Copy the stretch from the first line below through the line containing "order: Caudata", reproducing every line word for word.

## Start

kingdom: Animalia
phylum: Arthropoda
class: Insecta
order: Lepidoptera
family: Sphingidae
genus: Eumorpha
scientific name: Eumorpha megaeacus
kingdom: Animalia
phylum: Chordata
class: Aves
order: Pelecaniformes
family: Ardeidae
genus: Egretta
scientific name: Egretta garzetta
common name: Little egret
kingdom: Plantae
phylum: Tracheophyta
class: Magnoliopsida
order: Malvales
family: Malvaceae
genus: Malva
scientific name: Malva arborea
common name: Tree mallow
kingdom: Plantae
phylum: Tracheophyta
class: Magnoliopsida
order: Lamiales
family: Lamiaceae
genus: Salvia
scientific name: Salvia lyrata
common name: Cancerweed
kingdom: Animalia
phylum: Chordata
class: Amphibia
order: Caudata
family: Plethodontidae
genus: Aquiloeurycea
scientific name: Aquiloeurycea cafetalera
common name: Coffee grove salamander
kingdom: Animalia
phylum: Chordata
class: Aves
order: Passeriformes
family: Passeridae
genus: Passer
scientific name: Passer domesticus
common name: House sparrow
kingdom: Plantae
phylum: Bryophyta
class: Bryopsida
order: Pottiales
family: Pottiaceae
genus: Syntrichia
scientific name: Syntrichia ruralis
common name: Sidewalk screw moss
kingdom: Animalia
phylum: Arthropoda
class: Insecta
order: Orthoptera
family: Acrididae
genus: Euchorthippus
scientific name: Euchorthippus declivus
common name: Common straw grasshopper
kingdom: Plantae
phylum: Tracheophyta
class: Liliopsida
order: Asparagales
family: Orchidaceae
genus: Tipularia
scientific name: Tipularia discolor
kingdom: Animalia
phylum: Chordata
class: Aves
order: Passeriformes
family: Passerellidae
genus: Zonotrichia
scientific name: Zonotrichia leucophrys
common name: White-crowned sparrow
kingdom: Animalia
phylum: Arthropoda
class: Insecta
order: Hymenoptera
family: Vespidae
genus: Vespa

## End

● Output for this task
kingdom: Animalia
phylum: Arthropoda
class: Insecta
order: Lepidoptera
family: Sphingidae
genus: Eumorpha
scientific name: Eumorpha megaeacus
kingdom: Animalia
phylum: Chordata
class: Aves
order: Pelecaniformes
family: Ardeidae
genus: Egretta
scientific name: Egretta garzetta
common name: Little egret
kingdom: Plantae
phylum: Tracheophyta
class: Magnoliopsida
order: Malvales
family: Malvaceae
genus: Malva
scientific name: Malva arborea
common name: Tree mallow
kingdom: Plantae
phylum: Tracheophyta
class: Magnoliopsida
order: Lamiales
family: Lamiaceae
genus: Salvia
scientific name: Salvia lyrata
common name: Cancerweed
kingdom: Animalia
phylum: Chordata
class: Amphibia
order: Caudata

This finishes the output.